Reopening Rivers to Migratory Fish in the Northeast
Our interactive story map highlights how NOAA and partners’ work reopening rivers in the Northeast helps benefit fisheries and communities.
Every year, millions of fish along the Atlantic coast migrate up rivers and streams to reproduce or spend part of their lives. But they are often blocked from completing their journeys by barriers such as dams and culverts. NOAA Fisheries works to reopen these migratory pathways, restoring access to healthy habitat for fish. Our efforts help sustain the cultural, ecological, and economic benefits these fisheries provide to communities in the Northeast.
Our new story map, Reopening Rivers to Migratory Fish in the Northeast, highlights the many benefits that opening rivers and streams to fish passage provides. These projects help to recover threatened and endangered species and build sustainable fish populations. They provide opportunities for recreation, like fishing and boating. They can also eliminate or lessen public safety hazards and risk, improve climate resilience, and build stewardship in local communities.
Visit our story map to learn about how our fish passage projects benefit fish and communities in the Northeast.
The NOAA Restoration Center in the Office of Habitat Conservation has worked for decades with countless partners to open habitat for migratory fish.
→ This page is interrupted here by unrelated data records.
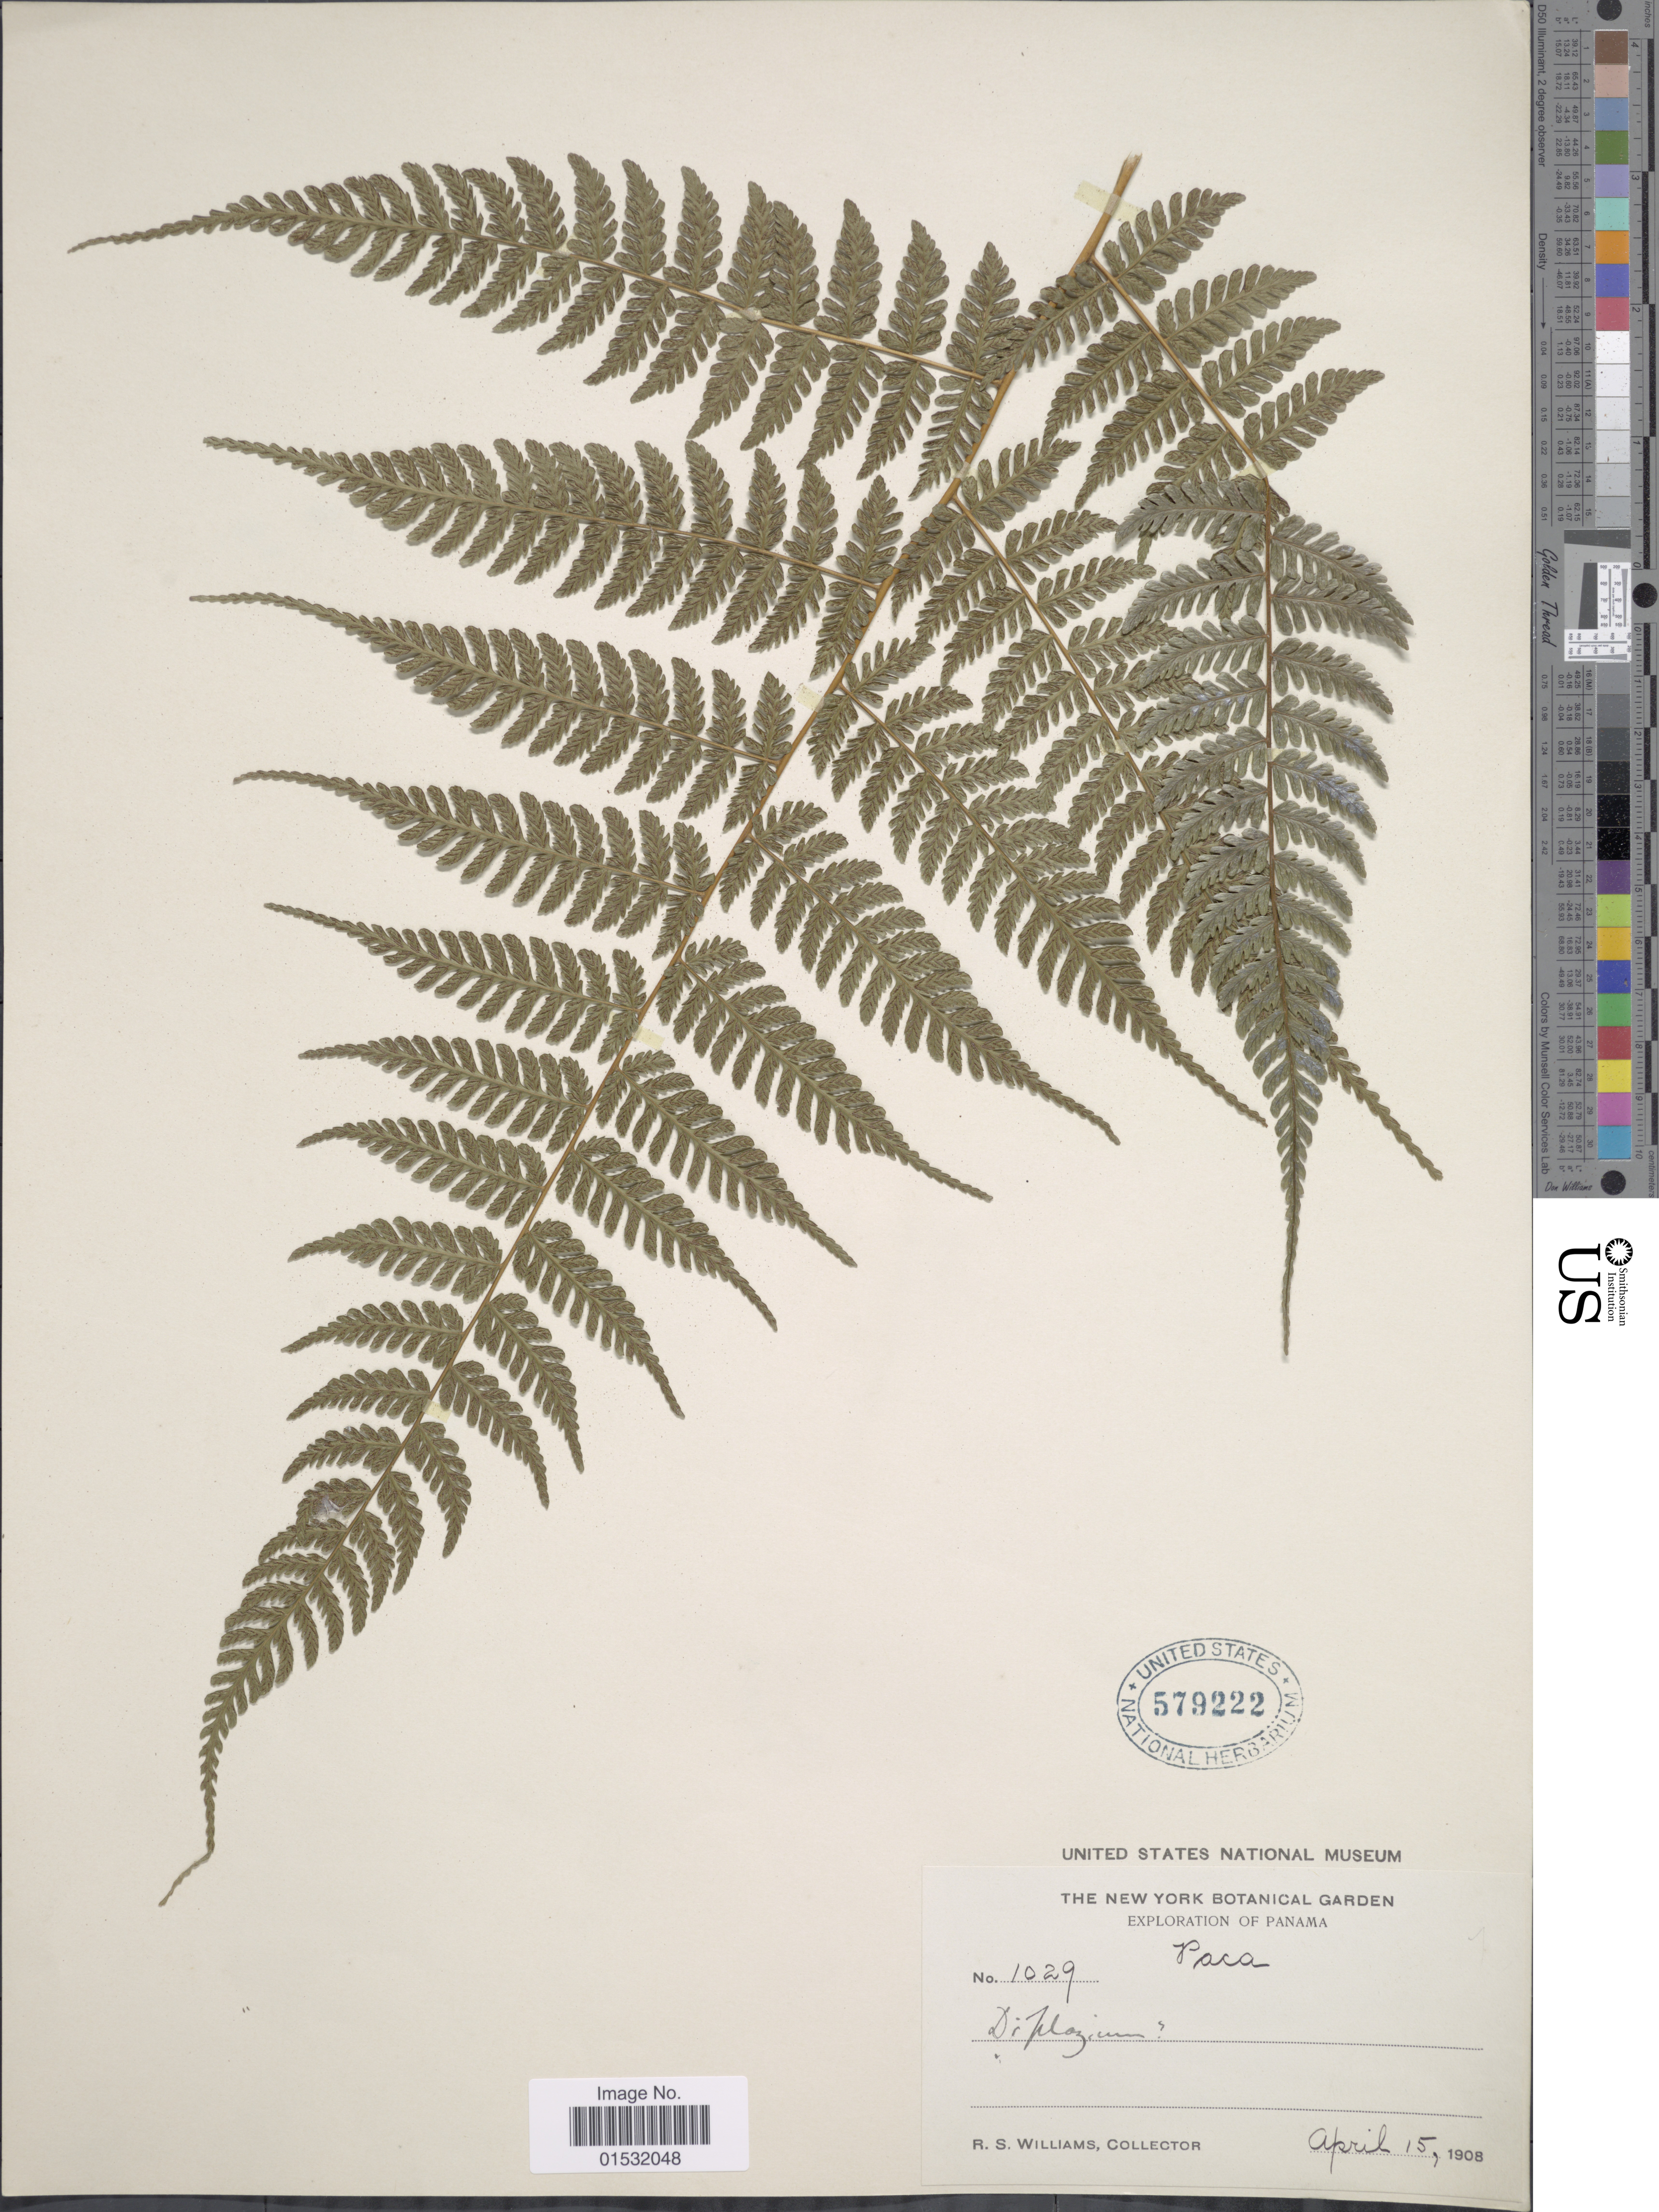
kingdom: Plantae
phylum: Tracheophyta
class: Polypodiopsida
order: Polypodiales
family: Athyriaceae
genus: Diplazium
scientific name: Diplazium turubalense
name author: Rosenst.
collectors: R. S. Williams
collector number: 1029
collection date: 1908-04-15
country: Panama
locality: Paca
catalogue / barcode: US 579222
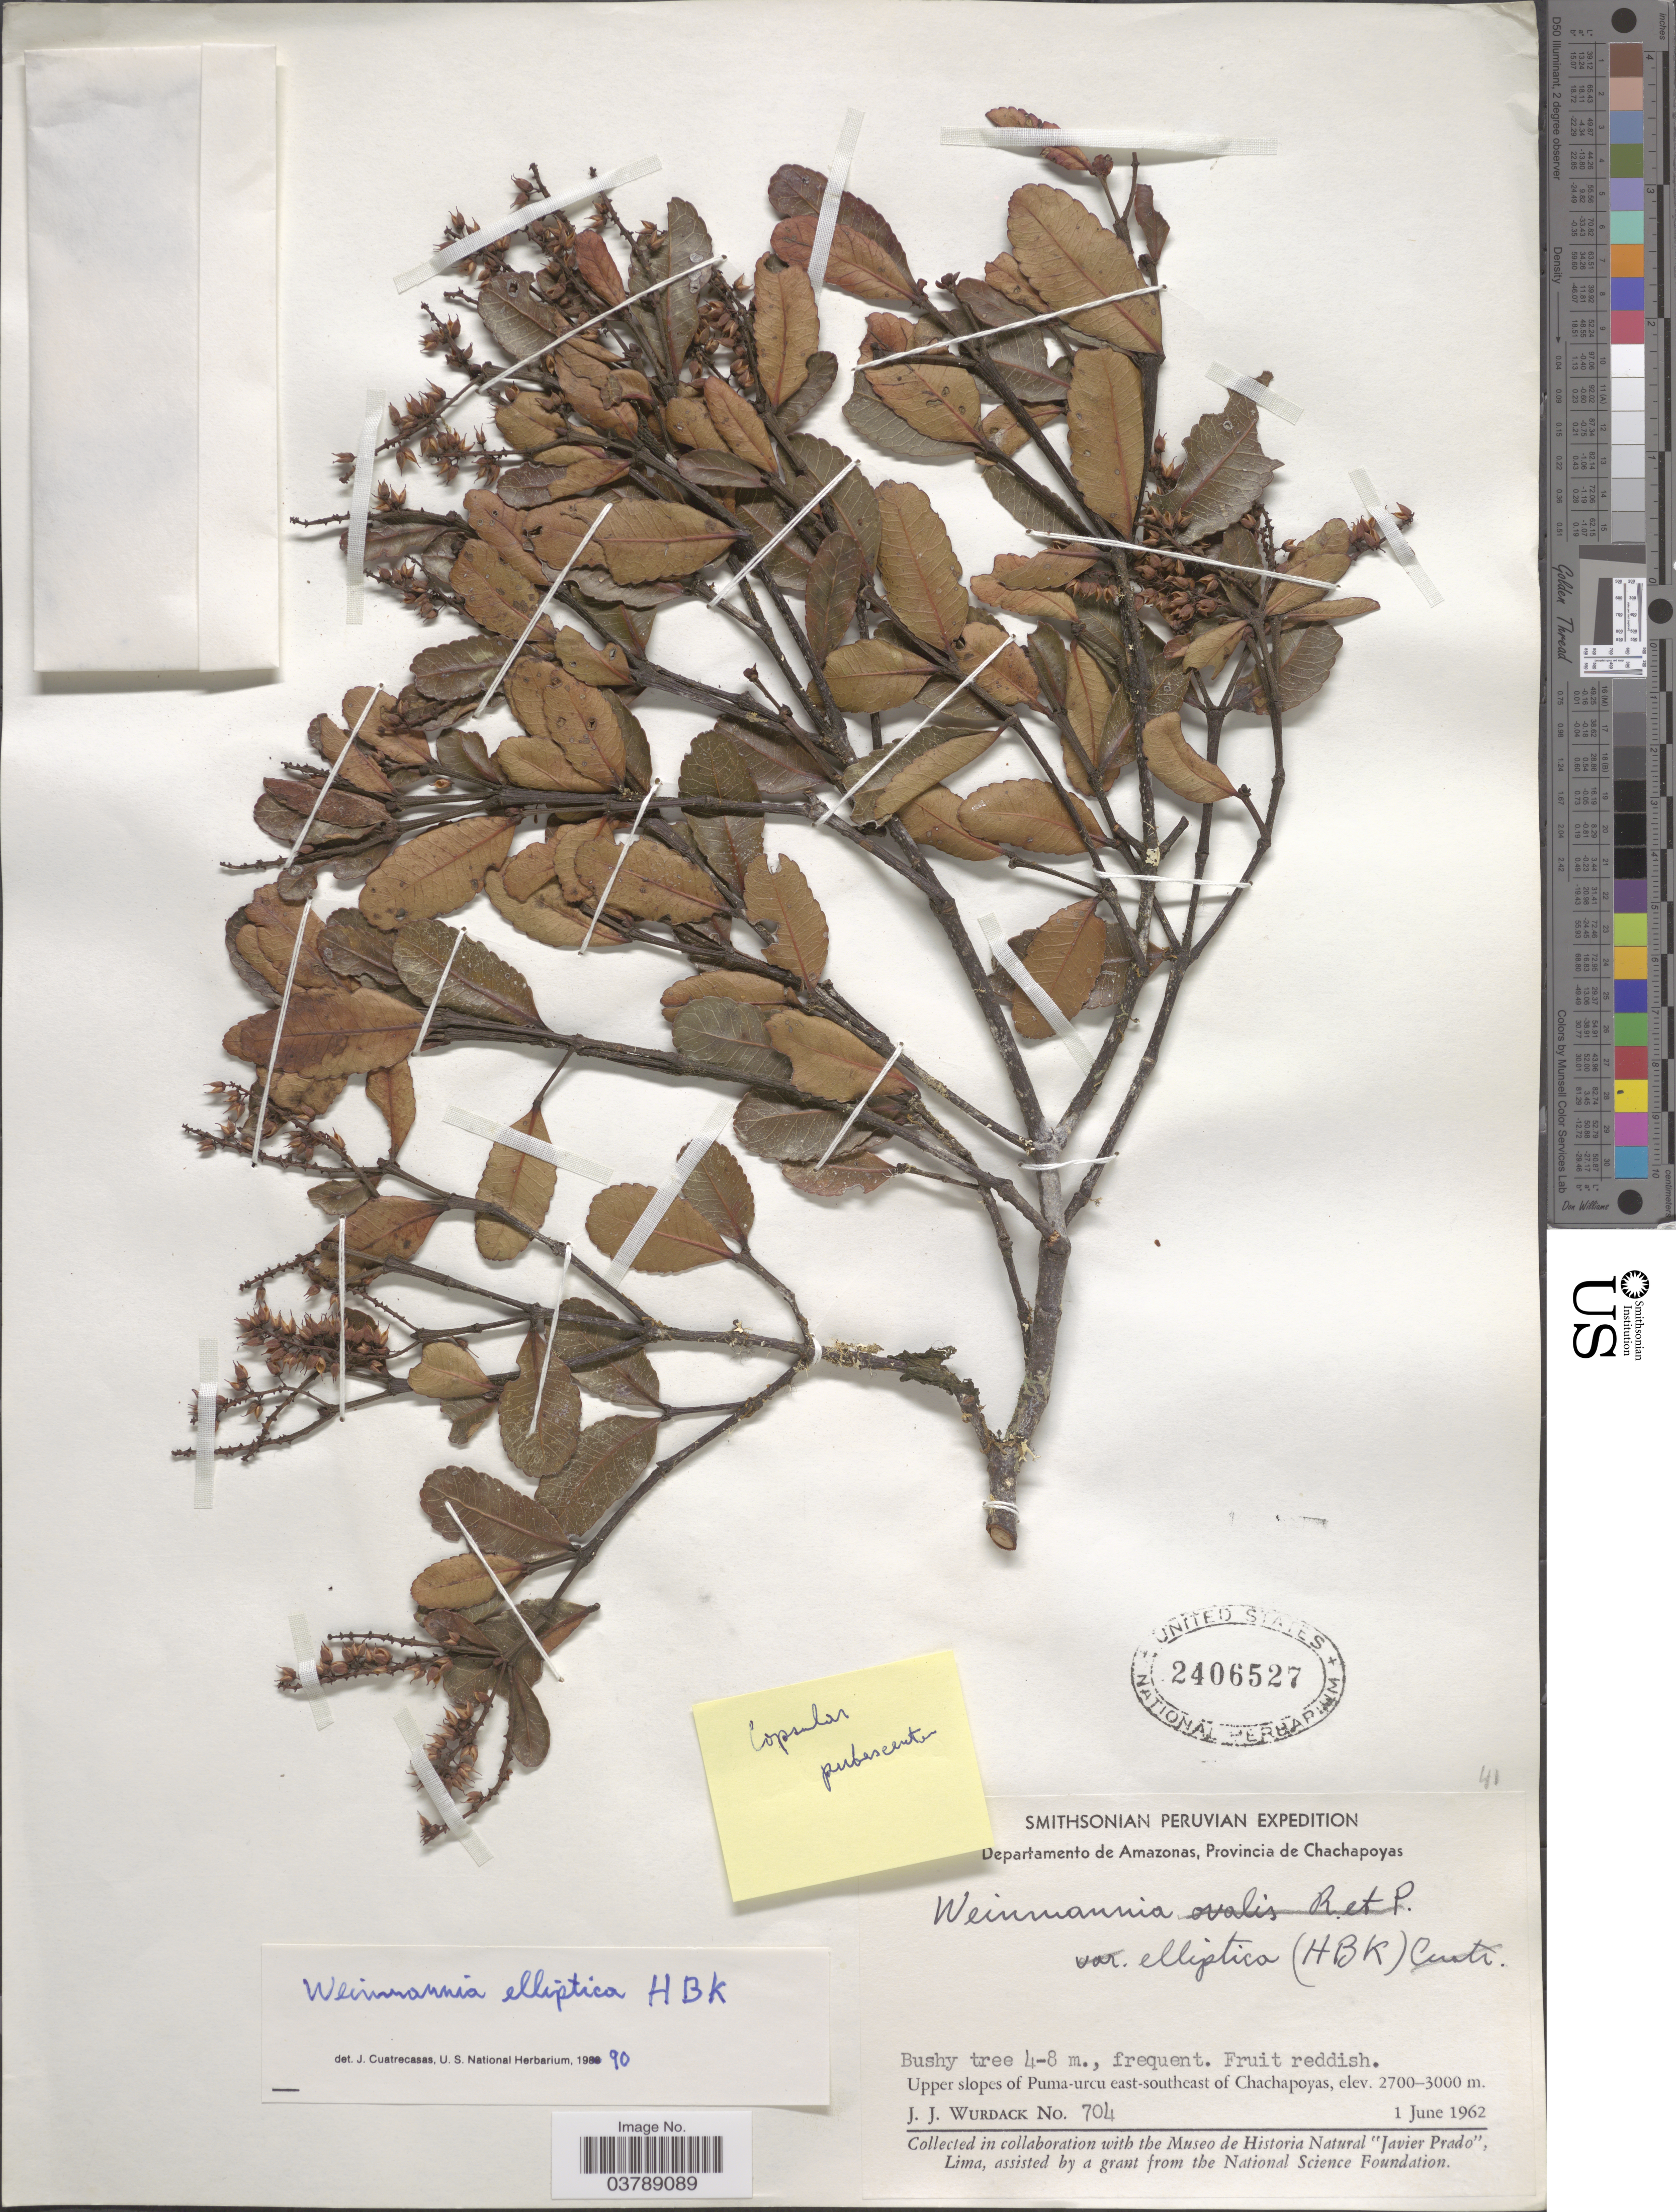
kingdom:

Across the Northeast region, the NOAA Restoration Center has supported 302 fish passage projects since 1991. Together, these projects have opened more than 2,100 miles of river and stream habitat to access by fish.
With thousands of barriers still blocking fish migration across the region, there’s much more work to be done. NOAA Fisheries continues to lead the charge to open our rivers and streams to migratory fish by removing or building ways around barriers to fish passage. This work is critical in helping to recover threatened and endangered migratory fish, support the sustainability of commercial and recreational fisheries, and strengthen the climate resilience of coastal communities.